Mark Robinson, a planetary scientist at Northwestern University and a co-investigator for Hubble's lunar observations, said the Apollo landings and the 1994 Clementine and 1998 Lunar Prospector orbital missions clearly established the presence of ilmenite and provided a good idea of its distribution on the moon.

But if ilmenite should prove useful for future human missions, not just any ilmenite will do. Extracting oxygen will depend on finding rock with high concentrations of ilmenite, he explained, and the ultraviolet spectroscopy should help scientists determine where the richest ilmenite ore can be found.

Using the Hubble to image the moon was not as easy as it sounds; it is actually one of the most technically challenging observations to be made with the space telescope, said Jennifer Wiseman, Hubble program scientist.

The Hubble is moving five miles per second, which is not a big deal when it is looking millions of light years into deep space. But focusing it on a moving object only 250,000 miles away was another matter. Dr. Garvin likened it to a blind quarterback completing a 50-yard pass to a receiver who can't see the quarterback.
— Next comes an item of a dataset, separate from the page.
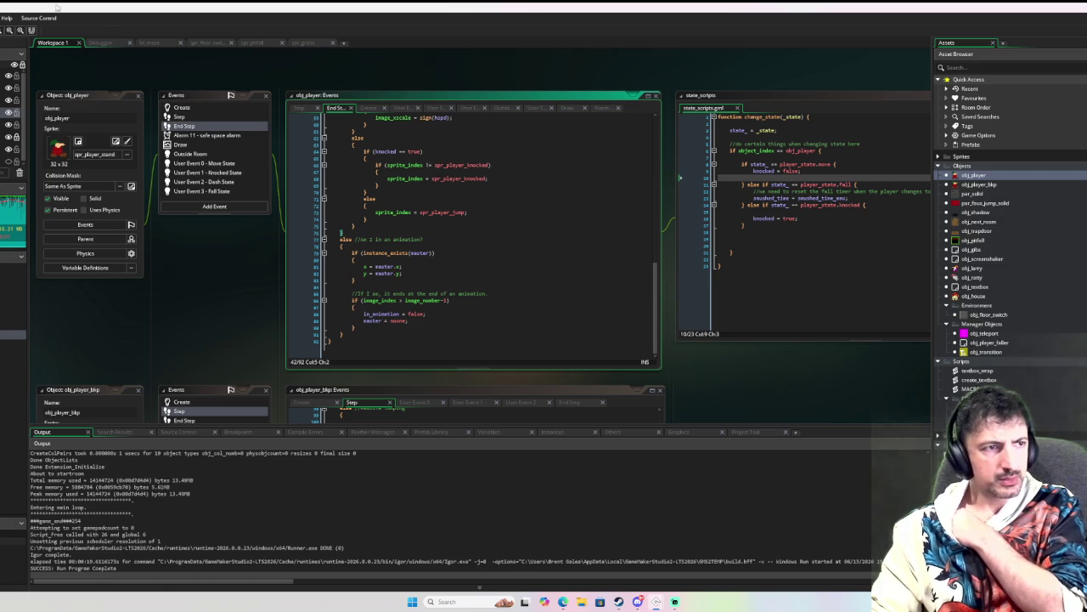
pyautogui.doubleClick(985, 241)
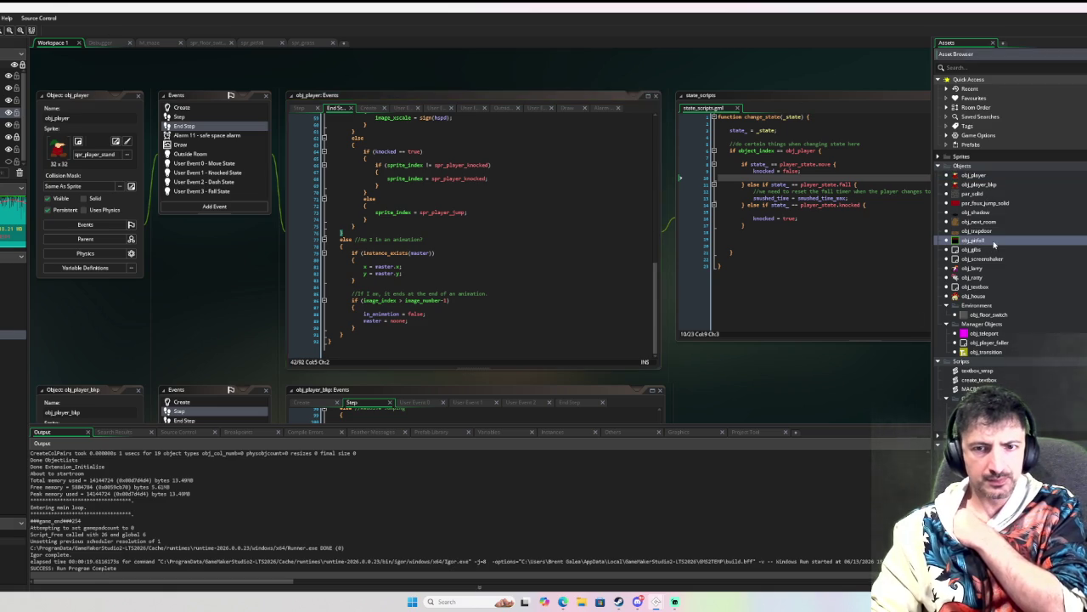
pyautogui.doubleClick(992, 231)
For this study, the researchers focused Hubble's Advanced Camera for Surveys on three sites - the landing sites for Apollo 15 and 17 and the giant Aristarchus impact crater and adjacent Schroter's Valley.

Aristarchus is "one of the most geologically breathtaking places on the moon," Garvin said. Twice as deep as the Grand Canyon and measuring 26 miles across, Aristarchus was a potential landing site for Apollo 18 and 19 before they were canceled.

"It is a very diverse area," said Hapke, who is among the co-investigators. Much like a fresh road cut, which reveals rock strata to eager geologists, Aristarchus is one of a handful of relatively young craters that allow geologists to peer into the moon's past. It includes a large hunk of ancient lunar crust, which is buried elsewhere on the satellite, and is in an area of volcanic activity and lava flows. The crater and Schroter's Valley also are promising sites for ilmenite ore.

The Apollo sites, by contrast, are sources of comparison for the investigators as they try to interpret the Aristarchus images. More than 1,000 pounds of moon rocks and soil were gathered by Apollo astronauts. No place was more extensively sampled than the Apollo 17 site, where geologist-astronaut Harrison Schmitt cruised 25 miles on the lunar rover to collect soil and rocks.

Because those Apollo sites are so well characterized, the scientists can use them as "ground truth" to interpret the Hubble images and in turn apply those lessons to analyzing the Aristarchus images.

"We had known from some previous laboratory work that I had done that there was spectrum information observable in the ultraviolet," Hapke said. In spectroscopy, scientists can often determine the presence of elements based on the frequencies of light that they reflect. "We can see a great deal of diversity in the ultraviolet. Now, we're trying to figure out what it all means."

Figuring out how to interpret the UV spectroscopic data is important as scientists prepare for the 2008 launch of NASA's Lunar Reconnaissance Orbiter, said Robinson, that mission's chief scientist. The orbiter will include an ultraviolet spectrometer and will spend a year circling the moon while it develops detailed maps of the surface.